Lincoln struggled with the issue of slavery. Up to this point the conflict mostly focused on the right of states to secede. The reason for Southern Secession was rooted in slavery. Lincoln had drafted the Emancipation Proclamation but was advised by Secretary of State William Seward to wait for a significant victory before announcing the Proclamation. Antietam was the victory Lincoln needed to announce his Proclamation.

Because Congress refused to confront the slave issue Lincoln issued an Executive Order, but only the slaves in the states of rebellion would be emancipated. Previously Congress had given the Army the power to free the slaves or rather not to return the slaves to their former masters under the Second Confiscation Act. The slaves were property, therefore contraband.
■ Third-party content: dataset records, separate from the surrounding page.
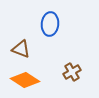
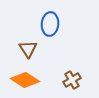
brown triangle: moved 7 px right; rotated 36 degrees clockwise
brown cross: moved 8 px down
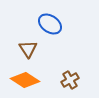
blue ellipse: rotated 60 degrees counterclockwise
brown cross: moved 2 px left
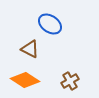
brown triangle: moved 2 px right; rotated 30 degrees counterclockwise
brown cross: moved 1 px down
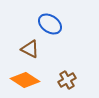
brown cross: moved 3 px left, 1 px up
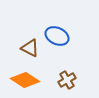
blue ellipse: moved 7 px right, 12 px down; rotated 10 degrees counterclockwise
brown triangle: moved 1 px up
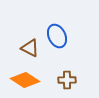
blue ellipse: rotated 40 degrees clockwise
brown cross: rotated 30 degrees clockwise
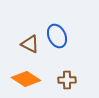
brown triangle: moved 4 px up
orange diamond: moved 1 px right, 1 px up
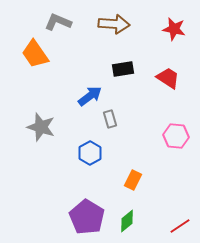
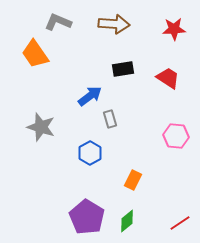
red star: rotated 15 degrees counterclockwise
red line: moved 3 px up
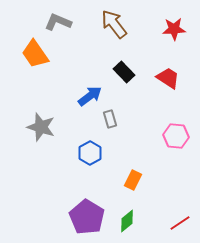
brown arrow: rotated 132 degrees counterclockwise
black rectangle: moved 1 px right, 3 px down; rotated 55 degrees clockwise
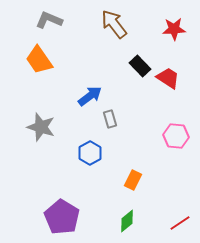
gray L-shape: moved 9 px left, 2 px up
orange trapezoid: moved 4 px right, 6 px down
black rectangle: moved 16 px right, 6 px up
purple pentagon: moved 25 px left
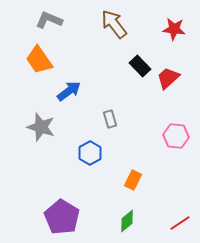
red star: rotated 10 degrees clockwise
red trapezoid: rotated 75 degrees counterclockwise
blue arrow: moved 21 px left, 5 px up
Lincoln is remembered as the Great Emancipator, but he only freed the slaves in the Confederacy. Why? How does the Emancipation Proclamation lay the foundation for the 13th Amendment?

Anticipatory Set: 

Quick write: Write what you know about how the slaves got their freedom in the United States.

Do Now Activity:

Have the room prepared:

  1. Projector
  2. Copies of the tests
  3. Handouts

Procedures:

  1. Take the Pre-Test
  2. PowerPoint – Background information
  3. Investigate the Emancipation Proclamation – Have the students divided into groups to read the Emancipation Proclamation and answer the questions.
  4. After the students have read the Emancipation Proclamation have a class discussion about the Proclamation. Topics to discuss to include:
    1. Why did Lincoln need/want to free the slaves?
    2. Why did he only free the slaves in the Confederacy?
    3. How did this help the war effort?
    4. How would/could hurt the war effort?
    5. Effects of the Proclamation.
  5. As you leading the class discussion advance through the PowerPoint presentation as needed to complete the students’ knowledge.
  6. Read Lincoln’s letter to Hodges –
    1. Answer the question – Did Lincoln control the events or did the events control Lincoln?
  7. 13th Amendment – Students read and discuss, why all the slaves were not freed until the passage of the 13th Amendment.
  8. Post-Test

Homework: None

Assessment: Post-Test

Extension: 

Create a journal from the perspective of a slave in the Confederacy. Include a journal entry for the day the slave learned about the Emancipation Proclamation and the day the 13th Amendment is passed.